Start of Reading text

The main teaching and the beginning of ones journey to Enlightenment in Buddhism is through meditation.  It is my understanding, that Buddhists will usually meditate alone, occupying a small corner of one of the many halls contained within the Temple complex, the solitude of this enabling complete absorption in their undertaking.  They will also use these buildings to chant passages of sutra and give offerings, each of which have specific purpose, and considered good training against greed and attachment.



The Temple’s Monks (or Nuns) will deliver a weekly sermon (much like that of a Christian Sunday Service), which is conducted in the main worship hall 다보탑or Daeungjeon[10], before entering the hall, shoes are usually removed.

Watching You

Watching You

By removing ones shoes, a mark of respect is shown to the head Monk, but this practice also assists in the comfort of sitting crossed legged for long periods.  Sometimes, if it is busy, or people are just passing by, they will stand and just listen; all are welcome to join in in some way.

A Simple Offering

A Simple Offering



A Watchful Eye

A Watchful Eye



Site Plan for Tongdosa Temple

Site Plan for Tongdosa Temple

Here is the site plan for Tongdosa Temple Complex.  Although this is one of the grander sites in South Korea, the layout gives us an idea of the structure behind a Temple complex.

An Act of Kindness

Practicing humility and kindness to those less fortunate, a Buddhist diocese will often offer meals, refuge and comfort to those in need, regardless of their colour, gender or religious believes.  During one visit to Tongdosa Temple, we were welcomed to participate in a communal lunch with others visiting the Temple this day.

Lunchtime Gathering

Lunchtime Gathering

Moreover, it is common to see monks taking the time for others.

An Act of Kindness

An Act of Kindness

A Welcome Retreat

As most Temples are now tucked away into the foothills and mountains of South Korea, it is easy to take refuge in their surroundings and find an inner peace by just sitting and taking in the glorious surroundings.

Meditative State

Meditative State

Buddhist Retreat

Buddhist Retreat

Secret Hideaway

Secret Hideaway

When visiting a Temple, especially in the early morning, when the sun is just rising and life begins to stir, I always find a sense of balance, calm in my surroundings, and feel as though I am the only person in the world, where people passing me by feel like ghosts.

Temple Ghosts

Temple Ghosts


This has been one of my favourite assignments to date; although I put this down to the fascination I have with the subject material.

The biggest challenge I found with the assignment was applying a contemporary theme to my work; contemporary imagery is not a genre I am used to shooting, so careful deliberation was in order when selecting my final photos.  In the past, I have chosen ‘nice’ images, loosely fitting the remit, and for this assignment, although most of the images are good, there are some (specifically 1,2 and 9) that do not sit right with me.  However, that said, these do fall squarely in the contemporary photography category and are therefore what the assignment call for.

End of Reading text
Start of The data

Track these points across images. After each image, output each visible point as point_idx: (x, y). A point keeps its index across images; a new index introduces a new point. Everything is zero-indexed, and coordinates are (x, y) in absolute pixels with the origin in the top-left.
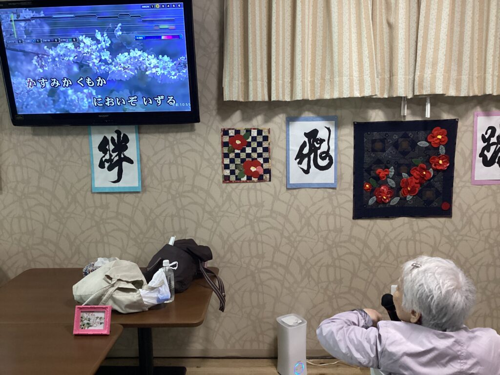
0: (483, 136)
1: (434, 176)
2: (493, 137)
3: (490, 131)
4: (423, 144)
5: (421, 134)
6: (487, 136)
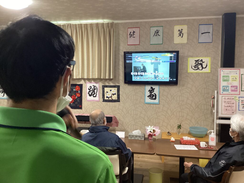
0: (89, 89)
1: (77, 98)
2: (91, 89)
3: (90, 87)
4: (74, 90)
5: (74, 87)
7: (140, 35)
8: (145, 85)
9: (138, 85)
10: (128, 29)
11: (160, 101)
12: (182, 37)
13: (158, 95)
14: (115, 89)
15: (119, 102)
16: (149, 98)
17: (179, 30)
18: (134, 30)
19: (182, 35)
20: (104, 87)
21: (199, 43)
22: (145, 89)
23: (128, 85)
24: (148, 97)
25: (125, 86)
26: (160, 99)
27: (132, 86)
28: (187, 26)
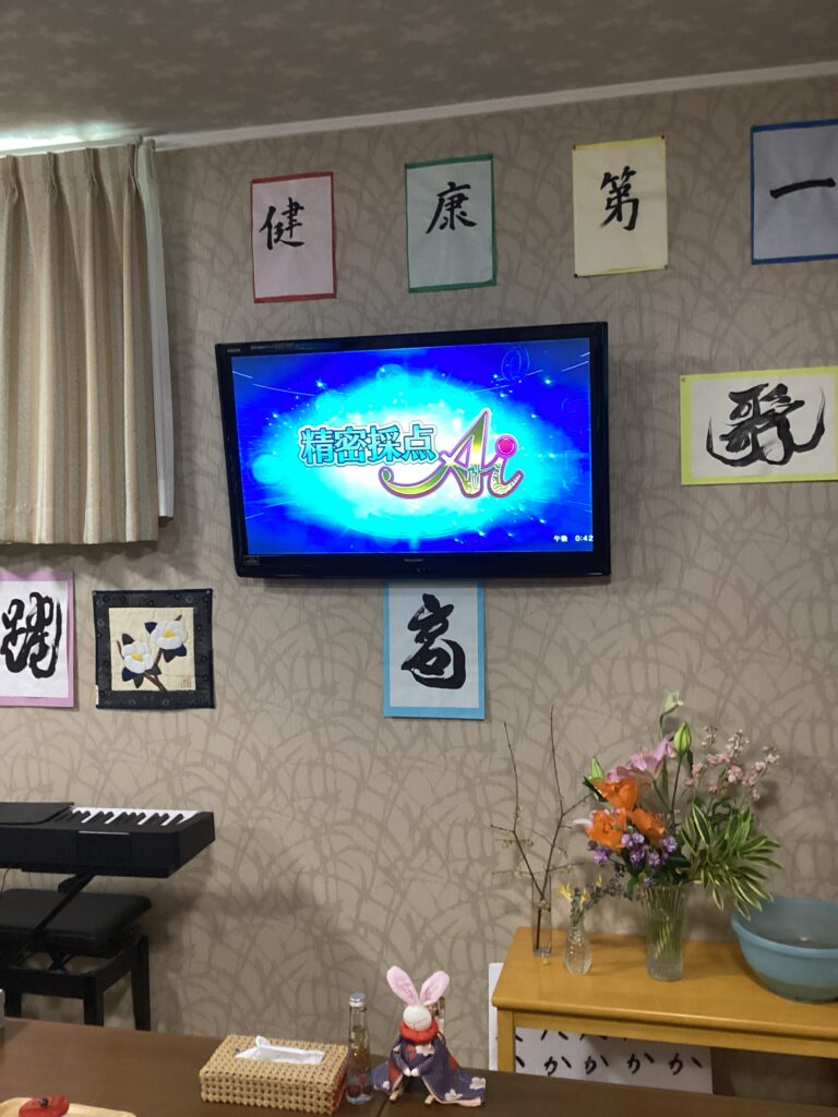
0: (5, 617)
2: (21, 617)
3: (14, 608)
6: (11, 617)
7: (338, 225)
8: (385, 585)
9: (332, 585)
10: (254, 186)
11: (493, 696)
12: (631, 227)
13: (476, 655)
14: (179, 618)
15: (212, 706)
16: (418, 678)
17: (608, 178)
18: (294, 189)
19: (627, 209)
20: (104, 602)
21: (755, 262)
22: (382, 614)
23: (269, 585)
24: (406, 666)
25: (245, 590)
26: (494, 680)
27: (291, 590)
28: (667, 145)
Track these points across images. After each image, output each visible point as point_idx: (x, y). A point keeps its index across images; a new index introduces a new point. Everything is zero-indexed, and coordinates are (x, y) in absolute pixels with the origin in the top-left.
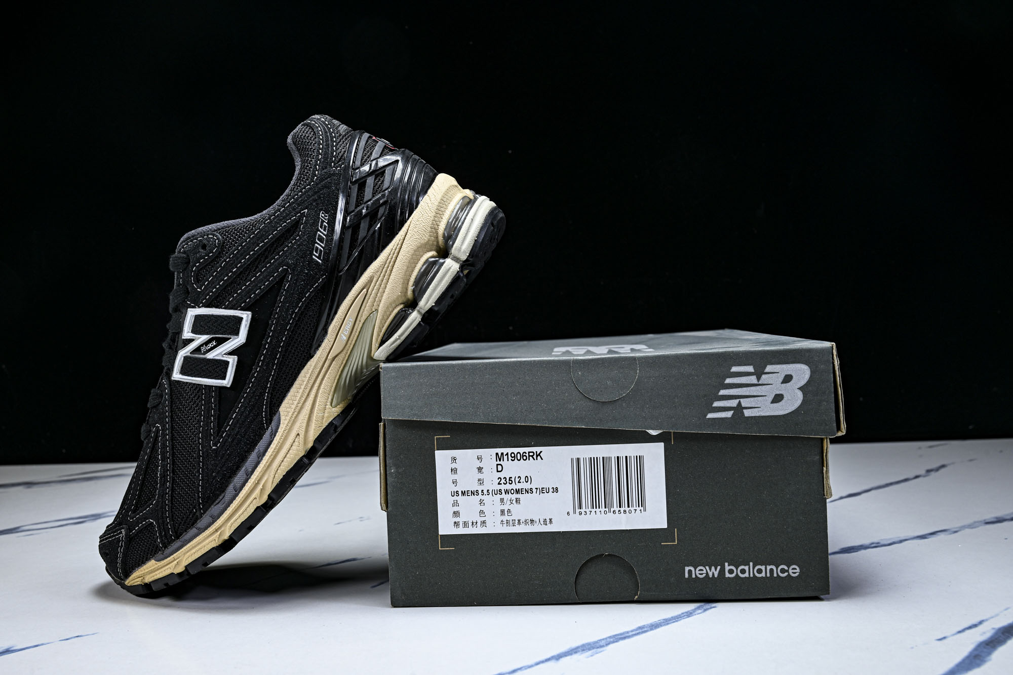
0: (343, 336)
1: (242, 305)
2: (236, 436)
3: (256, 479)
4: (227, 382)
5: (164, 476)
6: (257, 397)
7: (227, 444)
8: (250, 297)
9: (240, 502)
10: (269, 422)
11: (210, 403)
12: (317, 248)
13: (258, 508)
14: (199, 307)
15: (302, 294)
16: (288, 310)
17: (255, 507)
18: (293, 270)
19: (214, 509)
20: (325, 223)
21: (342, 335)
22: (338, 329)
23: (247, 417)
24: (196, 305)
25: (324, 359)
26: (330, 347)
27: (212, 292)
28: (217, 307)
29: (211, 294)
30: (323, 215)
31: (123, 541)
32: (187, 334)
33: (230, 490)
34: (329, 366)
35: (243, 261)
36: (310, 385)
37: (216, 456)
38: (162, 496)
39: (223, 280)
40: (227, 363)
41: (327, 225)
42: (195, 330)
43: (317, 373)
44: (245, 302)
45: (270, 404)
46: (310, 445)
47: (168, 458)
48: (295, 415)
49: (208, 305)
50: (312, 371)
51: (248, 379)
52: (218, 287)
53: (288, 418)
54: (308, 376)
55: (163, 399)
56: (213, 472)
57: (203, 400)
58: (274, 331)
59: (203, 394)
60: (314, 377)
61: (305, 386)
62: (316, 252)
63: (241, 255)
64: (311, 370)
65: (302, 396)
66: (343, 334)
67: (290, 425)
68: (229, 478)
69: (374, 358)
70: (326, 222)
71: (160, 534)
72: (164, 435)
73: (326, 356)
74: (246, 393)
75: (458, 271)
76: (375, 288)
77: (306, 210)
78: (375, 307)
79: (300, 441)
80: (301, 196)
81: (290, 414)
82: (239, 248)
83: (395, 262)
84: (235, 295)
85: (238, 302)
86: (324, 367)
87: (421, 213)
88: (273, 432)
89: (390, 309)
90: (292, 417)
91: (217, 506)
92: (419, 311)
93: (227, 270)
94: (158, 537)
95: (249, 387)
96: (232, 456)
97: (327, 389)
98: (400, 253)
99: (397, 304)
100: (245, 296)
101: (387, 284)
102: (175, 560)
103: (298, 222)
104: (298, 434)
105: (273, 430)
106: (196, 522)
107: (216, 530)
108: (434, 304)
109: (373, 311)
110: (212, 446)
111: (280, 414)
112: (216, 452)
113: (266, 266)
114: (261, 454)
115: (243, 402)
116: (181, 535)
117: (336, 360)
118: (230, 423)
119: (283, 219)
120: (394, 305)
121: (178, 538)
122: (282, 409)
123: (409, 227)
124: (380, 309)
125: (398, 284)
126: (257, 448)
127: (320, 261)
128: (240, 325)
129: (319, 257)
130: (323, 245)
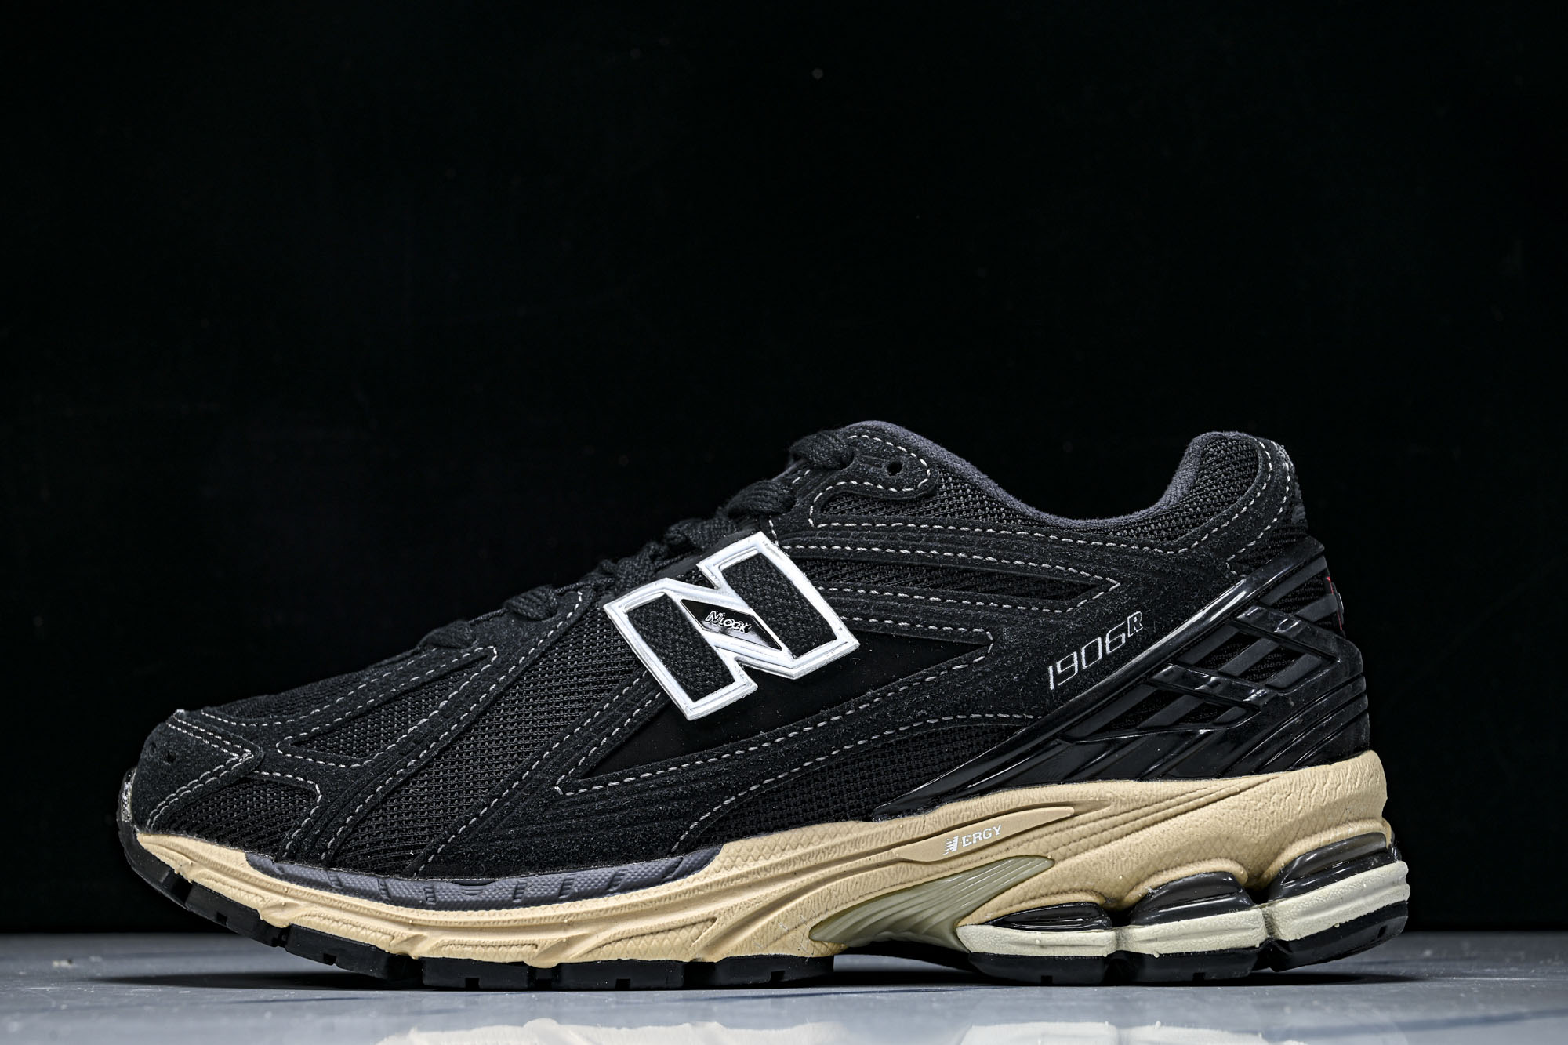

End of The data

**Exercises to complete**
1) Answer these questions using the text on Buddhist temples.
(a) In which hall is the weekly sermon conducted?
(b) To whom does removing one's shoes show a mark of respect?
(c) At which temple were the visitors welcomed to a communal lunch?
2) Repeat word for word the passage of the text on Buddhist temples starting at "The Temple’s Monks" and ending at "are usually removed.".

**Results for the exercise**
1)
(a) The main worship hall
(b) The head Monk
(c) Tongdosa Temple

2)
The Temple’s Monks (or Nuns) will deliver a weekly sermon (much like that of a Christian Sunday Service), which is conducted in the main worship hall 다보탑or Daeungjeon[10], before entering the hall, shoes are usually removed.